Rząd przedłużył obostrzenia w związku z koronawirusem. Hotele i pensjonaty mają być zamknięte przynajmniej do 3 maja. To fatalne wieści dla przedsiębiorców, którzy chcieliby zarabiać na życie i dawać pracę mieszkańcom regionu. Jak branża reaguje na decyzję rządu?
Obostrzenia zostały ponownie przedłużone. Dalej nie mogą działać w pełnym zakresie galerie handlowe, zamknięte są salony fryzjerskie, salony kosmetyczne. Dzieci wrócą do przedszkoli i żłobków 19 kwietnia. Jeśli wierzyć obietnicom Ministerstwa Zdrowia, hotele i pensjonaty zostaną otwarte po weekendzie majowym.
– Sytuacja branży hotelarskiej jest bardzo trudna. Będzie bardzo potrzebna duża pomoc ze Skarbu Państwa. Hotele sobie nie poradzą. Już około 150 tysięcy miejsc pracy zostało zlikwidowanych. Przedsiębiorcy do minimum redukują zatrudnienie – powiedział dla radia eM Adam Latek z Polskiej Izby Hotelarzy.
Dlatego zdaniem Jana Golby, który jest burmistrzem Muszyny i prezesem Stowarzyszenia Gmin Uzdrowiskowych RP, największym wsparciem dla przedsiębiorców, byłaby możliwość normalnego działania. – Te wszystkie podmioty są już na skraju wyczerpania, możliwości. Właściciele nie czekają na pomoc państwa w postaci tarcz, ale czekają na turystów, chcą normalnego funkcjonowania. Chodzi też o los pracowników.
Jan Golba podkreśla, że w związku z zamknięciem branży turystycznej, aż 90 procent gospodarki takiej miejscowości, jak Muszyna, nie funkcjonuje.

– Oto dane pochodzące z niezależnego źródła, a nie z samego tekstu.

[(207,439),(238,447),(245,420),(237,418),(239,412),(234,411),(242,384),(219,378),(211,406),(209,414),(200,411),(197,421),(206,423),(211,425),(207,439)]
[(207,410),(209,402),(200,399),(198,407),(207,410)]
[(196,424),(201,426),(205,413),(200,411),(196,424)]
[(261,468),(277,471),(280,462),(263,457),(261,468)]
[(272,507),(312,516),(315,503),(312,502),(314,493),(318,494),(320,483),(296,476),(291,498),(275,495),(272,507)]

Jak powiedział nam Daniel Lisak, kierownik Krynickiej Organizacji Turystycznej, branża spodziewała się przedłużenia obostrzeń, co nie zmienia faktu, że stawia to przedsiębiorców w trudnej sytuacji. – Zatrudnieni ludzie nie wykonują swojej pracy w stu procentach, ale trzeba im płacić. Z drugiej strony nie ma żadnych przychodów, bo przez ostatnie 15 miesięcy, przez większość tego czasu obiekty były zamknięte.

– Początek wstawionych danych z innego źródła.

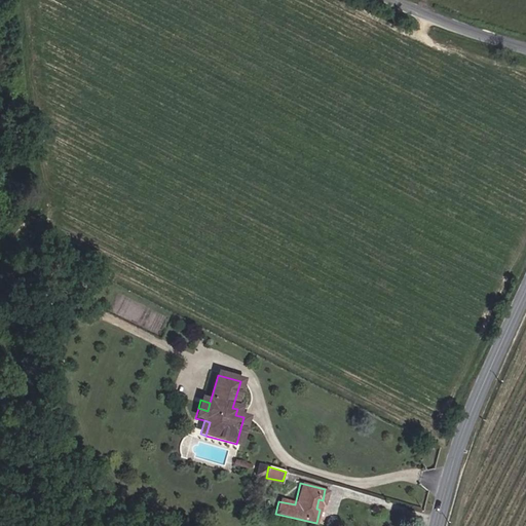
All buildings are outlined.
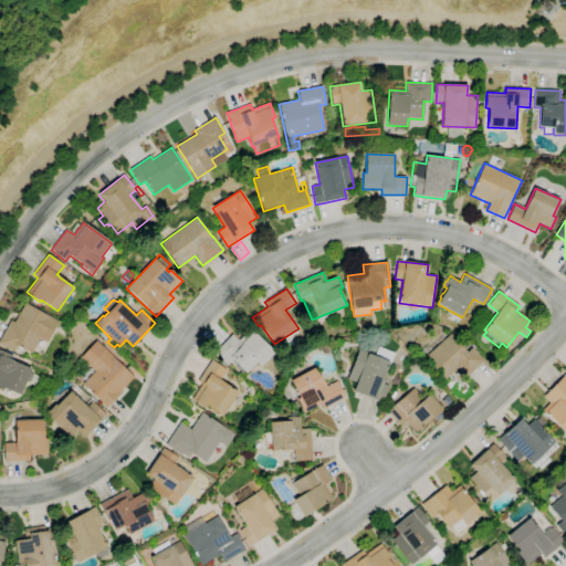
[(31,354),(18,346),(13,353),(0,344),(0,338),(10,321),(14,323),(25,303),(49,316),(59,322),(48,342),(40,338),(31,354)]
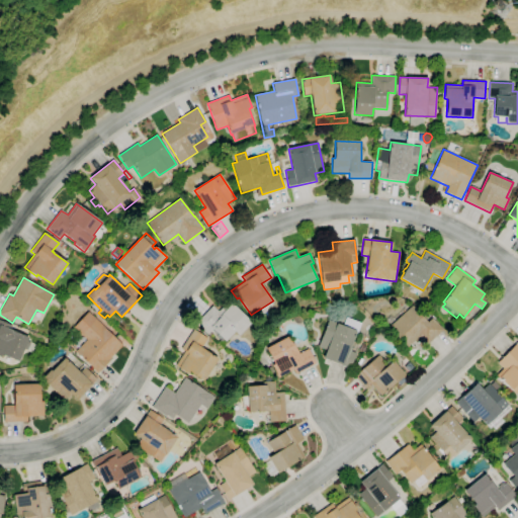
[(226,342),(212,329),(208,334),(196,323),(212,306),(219,312),(229,300),(252,323),(240,336),(235,332),(226,342)]
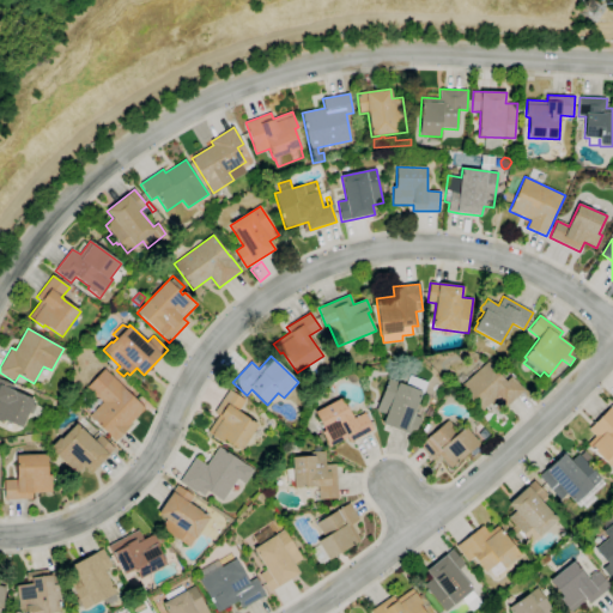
[(478,414),(456,390),(489,362),(505,381),(511,376),(525,390),(504,410),(496,399),(478,414)]
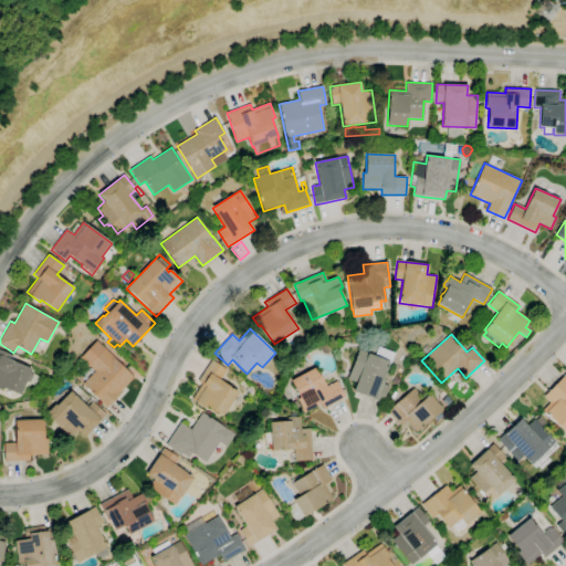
[(107,408),(83,385),(95,371),(81,357),(84,354),(80,348),(88,338),(93,344),(96,341),(114,357),(113,357),(134,377),(118,394),(119,395),(107,408)]
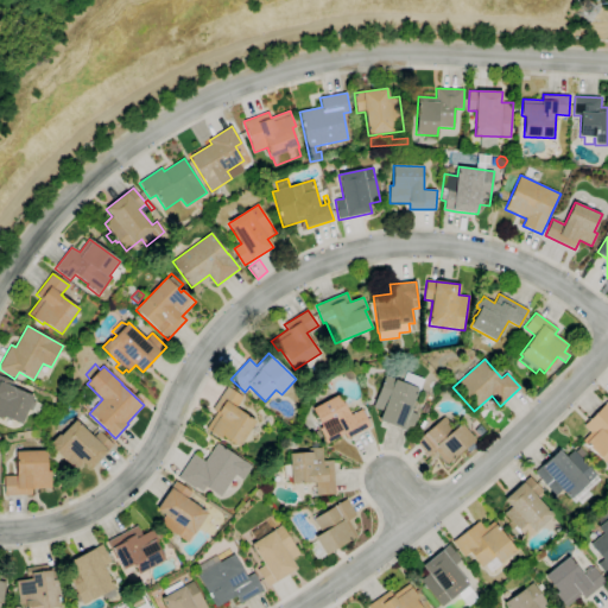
[(23,425),(2,417),(1,419),(0,418),(0,375),(14,382),(12,387),(35,397),(32,400),(42,405),(38,415),(29,411),(23,425)]
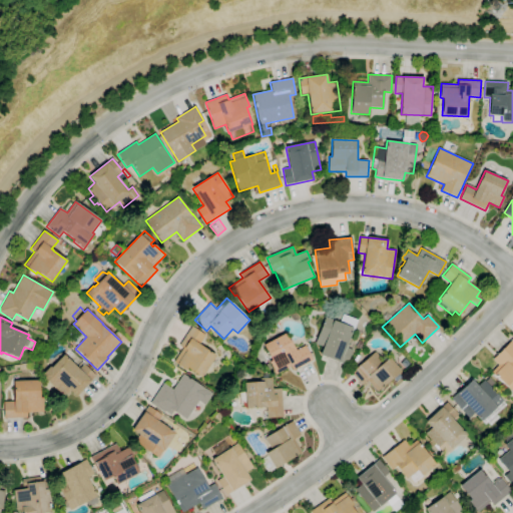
[(347,366),(320,355),(323,347),(315,344),(326,317),(340,323),(343,317),(356,322),(350,338),(351,339),(355,330),(360,332),(353,350),(347,366)]
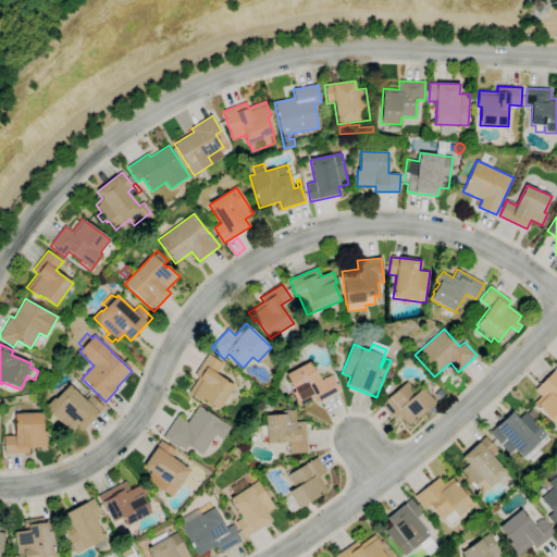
[(220,409),(203,399),(202,401),(188,393),(199,378),(195,375),(209,355),(223,363),(217,374),(235,386),(220,409)]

Przedłużenie obostrzeń nie dotyczy sanatoriów, ale jak przypomina Jan Golba, te i tak działają w ograniczonym zakresie i to nie sprawia, że turyści zostawiają dużo pieniędzy. – Obłożenie w tych sanatoriach wynosi w najlepszym przypadku 50 procent, a w najgorszym 25-30 procent, więc ta działalność prowadzona jest z kłopotami.
Już teraz do włodarzy gmin docierają informacje, że cześć pensjonatów, hoteli i restauracji nie wznowi swojej działalności po majówce. Przedsiębiorcy ponieśli już takie straty, że nie stać ich na ponoszenie kolejnych kosztów, gdy możliwość prowadzenia działalności gospodarczej jest tak niepewna i ograniczana.